柏谷 配信からメール開封、コンバージョン(授業の予約)まで同一の管理画面で見ることができるようになり、PDCAが格段に回しやすくなりました。たとえば5日間に1通ずつ送っていたステップメールの順番や頻度を変更しながら検証するといったことが可能になっています。
中武 数字としても成果が出ています。Repro Appを導入した2025年2月以降のデータですが、流入から初回予約までの全体のCVRが5.9%から11.3%へと大きく改善しました。MAUあたりの予約回数は4回から5回に増加し、翌月継続率も約60%から約70%へと改善しています。

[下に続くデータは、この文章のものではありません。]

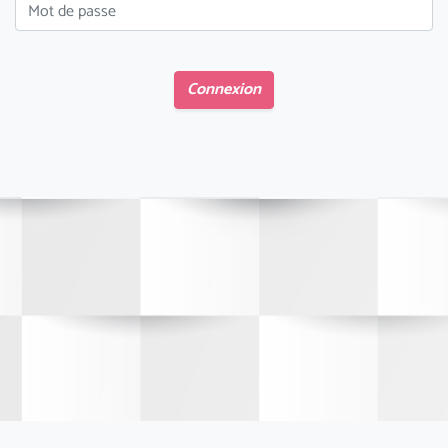
Connexion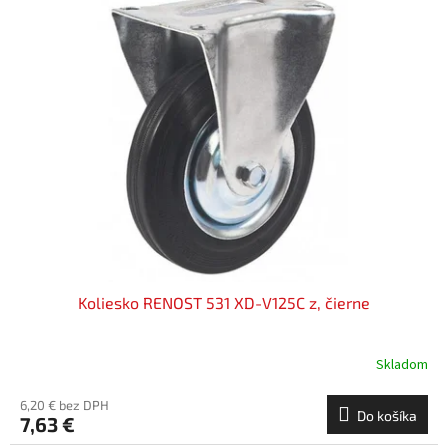
Koliesko RENOST 531 XD-V125C z, čierne
Skladom
6,20 € bez DPH
Do košíka
7,63 €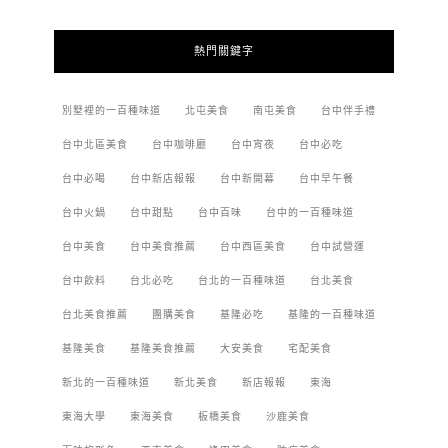
熱門關鍵字
別墅裡的一百種味道
北屯美食
南屯美食
台中伴手禮
台中北區美食
台中咖啡廳
台中宵夜
台中必吃
台中必喝
台中新店報報
台中新開幕
台中早午餐
台中火鍋
台中甜點
台中百味
台中的一百種味道
台中美食
台中美食推薦
台中西區美食
台中試營運
台中飲料
台北必吃
台北的一百種味道
台北美食
台北美食推薦
團購美食
基隆必吃
基隆的一百種味道
基隆美食
基隆美食推薦
大安美食
宅配美食
新北的一百種味道
新北美食
新店報報
東海
東海大學
東海美食
板橋美食
沙鹿美食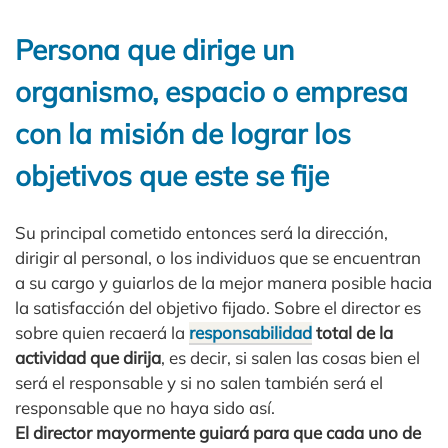
Persona que dirige un
organismo, espacio o empresa
con la misión de lograr los
objetivos que este se fije
Su principal cometido entonces será la dirección,
dirigir al personal, o los individuos que se encuentran
a su cargo y guiarlos de la mejor manera posible hacia
la satisfacción del objetivo fijado. Sobre el director es
sobre quien recaerá la
responsabilidad
total de la
actividad que dirija
, es decir, si salen las cosas bien el
será el responsable y si no salen también será el
responsable que no haya sido así.
El director mayormente guiará para que cada uno de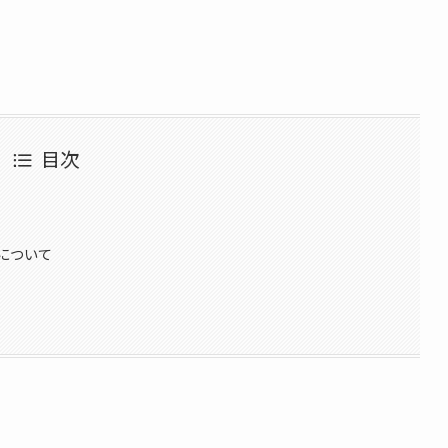
目次
について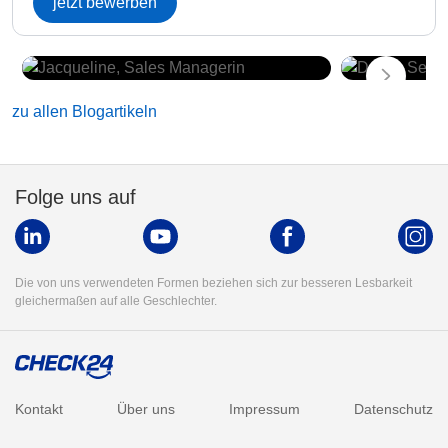
jetzt bewerben
zu allen Blogartikeln
Folge uns auf
Die von uns verwendeten Formen beziehen sich zur besseren Lesbarkeit
gleichermaßen auf alle Geschlechter.
Kontakt
Über uns
Impressum
Datenschutz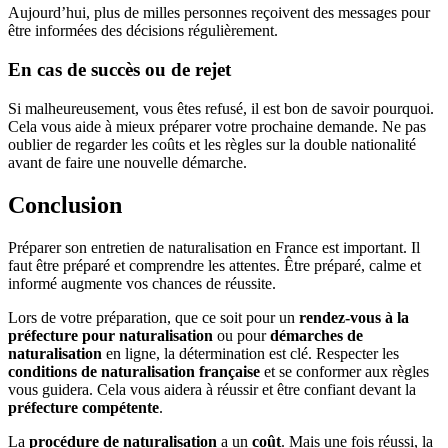
Aujourd’hui, plus de milles personnes reçoivent des messages pour
être informées des décisions régulièrement.
En cas de succès ou de rejet
Si malheureusement, vous êtes refusé, il est bon de savoir pourquoi.
Cela vous aide à mieux préparer votre prochaine demande. Ne pas
oublier de regarder les coûts et les règles sur la double nationalité
avant de faire une nouvelle démarche.
Conclusion
Préparer son entretien de naturalisation en France est important. Il
faut être préparé et comprendre les attentes. Être préparé, calme et
informé augmente vos chances de réussite.
Lors de votre préparation, que ce soit pour un
rendez-vous à la
préfecture pour naturalisation
ou pour
démarches de
naturalisation
en ligne, la détermination est clé. Respecter les
conditions de naturalisation française
et se conformer aux règles
vous guidera. Cela vous aidera à réussir et être confiant devant la
préfecture compétente
.
La
procédure de naturalisation
a un
coût
. Mais une fois réussi, la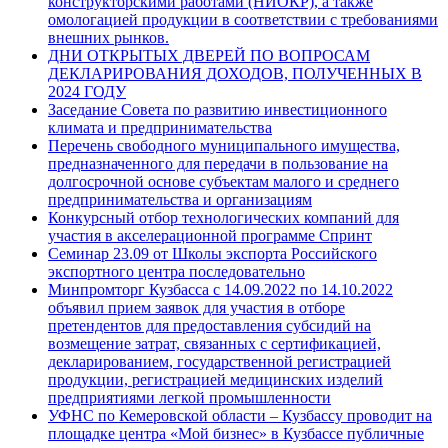
конструкторскими работами (НИОКР), а также
омологацией продукции в соответствии с требованиями
внешних рынков.
ДНИ ОТКРЫТЫХ ДВЕРЕЙ ПО ВОПРОСАМ
ДЕКЛАРИРОВАНИЯ ДОХОДОВ, ПОЛУЧЕННЫХ В
2024 ГОДУ
Заседание Совета по развитию инвестиционного
климата и предпринимательства
Перечень свободного муниципального имущества,
предназначенного для передачи в пользование на
долгосрочной основе субъектам малого и среднего
предпринимательства и организациям
Конкурсный отбор технологических компаний для
участия в акселерационной программе Спринт
Семинар 23.09 от Школы экспорта Российского
экспортного центра последовательно
Минпромторг Кузбасса с 14.09.2022 по 14.10.2022
объявил прием заявок для участия в отборе
претендентов для предоставления субсидий на
возмещение затрат, связанных с сертификацией,
декларированием, государственной регистрацией
продукции, регистрацией медицинских изделий
предприятиями легкой промышленности
УФНС по Кемеровской области – Кузбассу проводит на
площадке центра «Мой бизнес» в Кузбассе публичные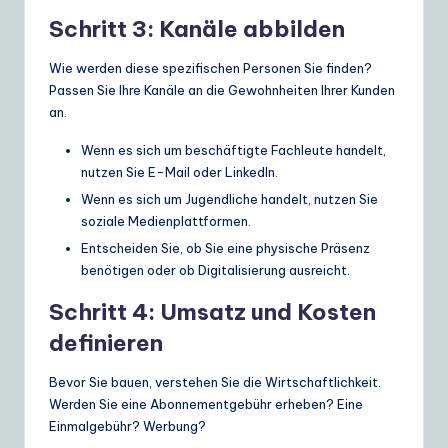
Schritt 3: Kanäle abbilden
Wie werden diese spezifischen Personen Sie finden?
Passen Sie Ihre Kanäle an die Gewohnheiten Ihrer Kunden
an.
Wenn es sich um beschäftigte Fachleute handelt,
nutzen Sie E-Mail oder LinkedIn.
Wenn es sich um Jugendliche handelt, nutzen Sie
soziale Medienplattformen.
Entscheiden Sie, ob Sie eine physische Präsenz
benötigen oder ob Digitalisierung ausreicht.
Schritt 4: Umsatz und Kosten
definieren
Bevor Sie bauen, verstehen Sie die Wirtschaftlichkeit.
Werden Sie eine Abonnementgebühr erheben? Eine
Einmalgebühr? Werbung?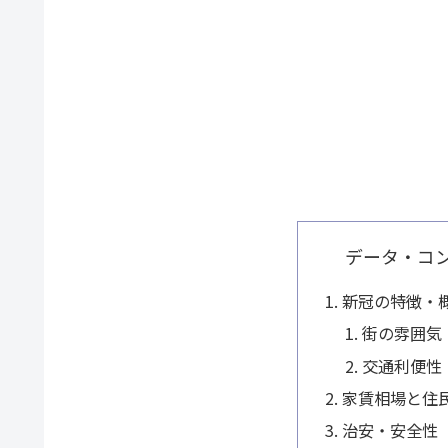
データ・コ
新冠の特徴・
街の雰囲気
交通利便性
家賃相場と住
治安・安全性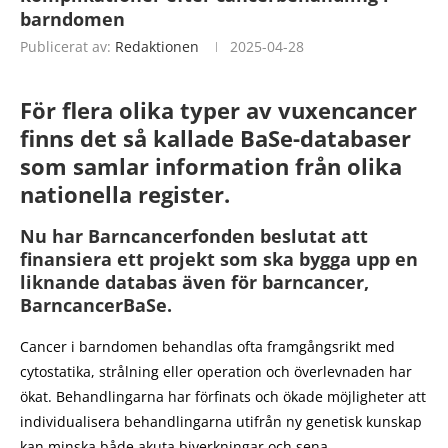
barndomen
Publicerat av:
Redaktionen
2025-04-28
För flera olika typer av vuxencancer
finns det så kallade BaSe-databaser
som samlar information från olika
nationella register.
Nu har Barncancerfonden beslutat att
finansiera ett projekt som ska bygga upp en
liknande databas även för barncancer,
BarncancerBaSe.
Cancer i barndomen behandlas ofta framgångsrikt med
cytostatika, strålning eller operation och överlevnaden har
ökat. Behandlingarna har förfinats och ökade möjligheter att
individualisera behandlingarna utifrån ny genetisk kunskap
kan minska både akuta biverkningar och sena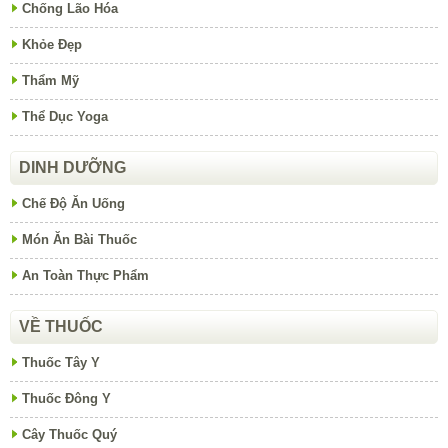
Chống Lão Hóa
Khỏe Đẹp
Thẩm Mỹ
Thể Dục Yoga
DINH DƯỠNG
Chế Độ Ăn Uống
Món Ăn Bài Thuốc
An Toàn Thực Phẩm
VỀ THUỐC
Thuốc Tây Y
Thuốc Đông Y
Cây Thuốc Quý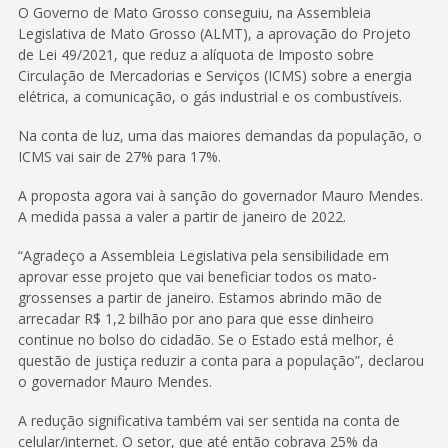
O Governo de Mato Grosso conseguiu, na Assembleia
Legislativa de Mato Grosso (ALMT), a aprovação do Projeto
de Lei 49/2021, que reduz a alíquota de Imposto sobre
Circulação de Mercadorias e Serviços (ICMS) sobre a energia
elétrica, a comunicação, o gás industrial e os combustíveis.
Na conta de luz, uma das maiores demandas da população, o
ICMS vai sair de 27% para 17%.
A proposta agora vai à sanção do governador Mauro Mendes.
A medida passa a valer a partir de janeiro de 2022.
“Agradeço a Assembleia Legislativa pela sensibilidade em
aprovar esse projeto que vai beneficiar todos os mato-
grossenses a partir de janeiro. Estamos abrindo mão de
arrecadar R$ 1,2 bilhão por ano para que esse dinheiro
continue no bolso do cidadão. Se o Estado está melhor, é
questão de justiça reduzir a conta para a população”, declarou
o governador Mauro Mendes.
A redução significativa também vai ser sentida na conta de
celular/internet. O setor, que até então cobrava 25% da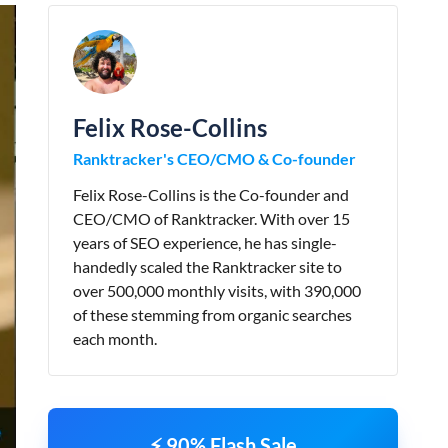
Felix Rose-Collins
Ranktracker's CEO/CMO & Co-founder
Felix Rose-Collins is the Co-founder and
CEO/CMO of Ranktracker. With over 15
years of SEO experience, he has single-
handedly scaled the Ranktracker site to
over 500,000 monthly visits, with 390,000
of these stemming from organic searches
each month.
⚡ 90% Flash Sale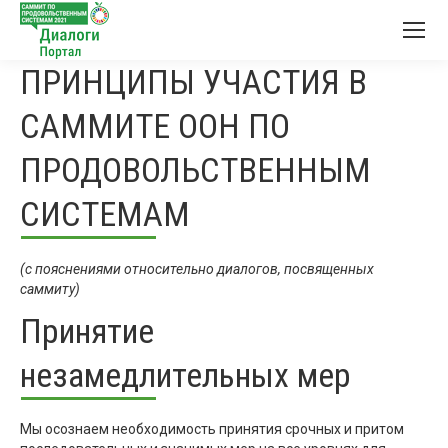
ПРИНЦИПЫ УЧАСТИЯ В
САММИТЕ ООН ПО
ПРОДОВОЛЬСТВЕННЫМ
СИСТЕМАМ
(с пояснениями относительно диалогов, посвященных
саммиту)
Принятие
незамедлительных мер
Мы осознаем необходимость принятия срочных и притом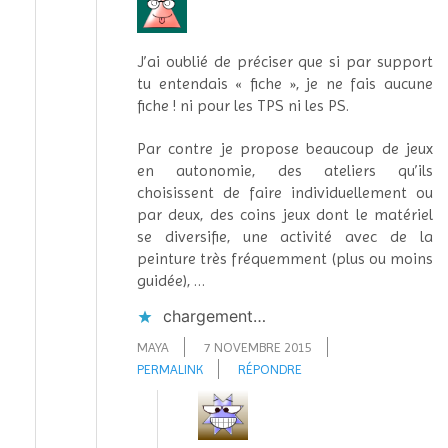
J’ai oublié de préciser que si par support
tu entendais « fiche », je ne fais aucune
fiche ! ni pour les TPS ni les PS.
Par contre je propose beaucoup de jeux
en autonomie, des ateliers qu’ils
choisissent de faire individuellement ou
par deux, des coins jeux dont le matériel
se diversifie, une activité avec de la
peinture très fréquemment (plus ou moins
guidée), …
chargement…
MAYA
7 NOVEMBRE 2015
PERMALINK
RÉPONDRE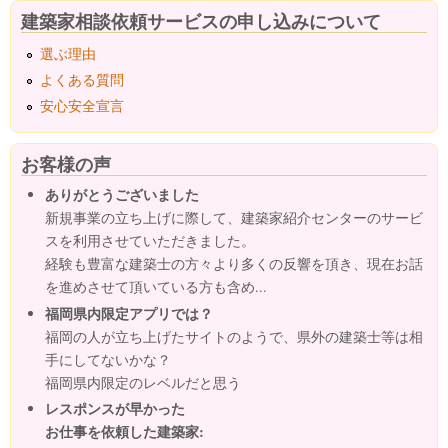
建築家相談依頼サービスの申し込みについて
選ぶ理由
よくある質問
安心安全宣言
お客様の声
ありがとうございました
新規事業の立ち上げに際して、建築家紹介センターのサービ
スを利用させていただきました。
経験も豊富な建築士の方々より多くの反響を頂き、現在お話
を進めさせて頂いている方も含め...
福岡県内限定アプリでは？
福岡の人が立ち上げたサイトのようで、県外の建築士等は相
手にしてないかな？
福岡県内限定のレベルだと思う
レスポンスが早かった
お仕事を依頼した建築家: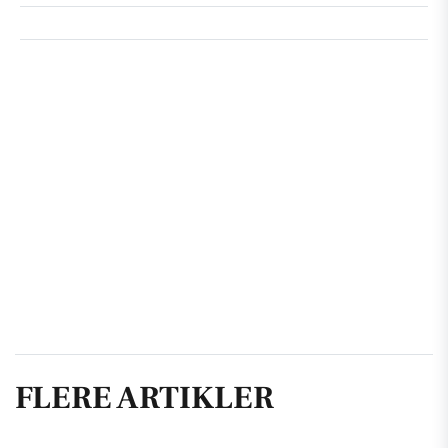
FLERE ARTIKLER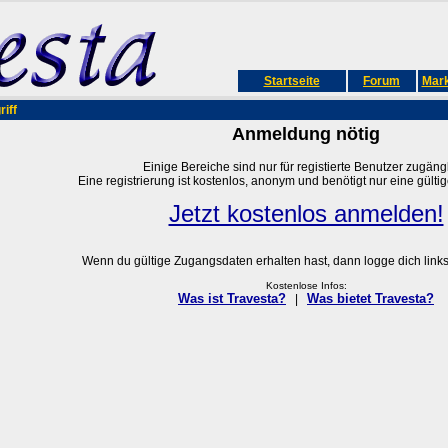
Startseite
Forum
Mark
iff
Anmeldung nötig
Einige Bereiche sind nur für registierte Benutzer zugängl
Eine registrierung ist kostenlos, anonym und benötigt nur eine gülti
Jetzt kostenlos anmelden!
Wenn du gültige Zugangsdaten erhalten hast, dann logge dich links 
Kostenlose Infos:
Was ist Travesta?
Was bietet Travesta?
|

利用フェーズに応じたメール施策を実施できるようになったことで、特にリピートユーザーへの予約促進については大きな成果を実感しています。一方で「登録から初回予約」のファネルについては、まだ全体を動かしきれているとは言えず、大きな伸びしろがありそうです。今後さらにRepro Mailを活用し、オンボーディング施策を精緻化していくことに本格的に取り組んでいきたいですね。
——最後に、メール配信システムの導入や移行を検討されている方にメッセージをお願いします。
中武 ファネルのボトルネックに対して、メールだけではなく、プッシュ通知やアプリ内メッセージなど、各チャネルをどう組み合わせて設計していくかという体制作りを意識して進めることが、成果につながると感じています。
つまり、「メール単体のツール選び」として考えるのではなく、アプリやWebのサービス全体として、ユーザーの行動データとどう連動させ、どういうシナリオを作っていきたいかを先に整理した上でメール配信システムを選ぶことをおすすめします。
柏谷 システムを移行する際には、ドメイン設定・データ連携・開発工数といった「最初の山」が必ずあります。ここは伴走してくれるベンダーの存在がかなり効いてくる部分です。私たちのようにマーケチームと開発チームの距離が近いスタートアップにとって、Repro社のサポート体制はとてもありがたいものでした。

※本記事は2026年5月13日時点の情報です。Repro株式会社または掲載企業の都合により、紹介されている機能やサービスの提供が終了している場合があります。あらかじめご了承ください。